*Records for this exercise*:

※

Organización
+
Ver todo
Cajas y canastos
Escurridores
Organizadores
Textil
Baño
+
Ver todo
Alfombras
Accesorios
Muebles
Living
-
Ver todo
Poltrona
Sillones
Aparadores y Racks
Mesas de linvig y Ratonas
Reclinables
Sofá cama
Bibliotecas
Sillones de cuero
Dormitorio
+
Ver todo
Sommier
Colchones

※

*Assigned task*: Exact reproduction of every entry is needed.

*Answer to the exercise*:
Organización
+
Ver todo
Cajas y canastos
Escurridores
Organizadores
Textil
Baño
+
Ver todo
Alfombras
Accesorios
Muebles
Living
-
Ver todo
Poltrona
Sillones
Aparadores y Racks
Mesas de linvig y Ratonas
Reclinables
Sofá cama
Bibliotecas
Sillones de cuero
Dormitorio
+
Ver todo
Sommier
Colchones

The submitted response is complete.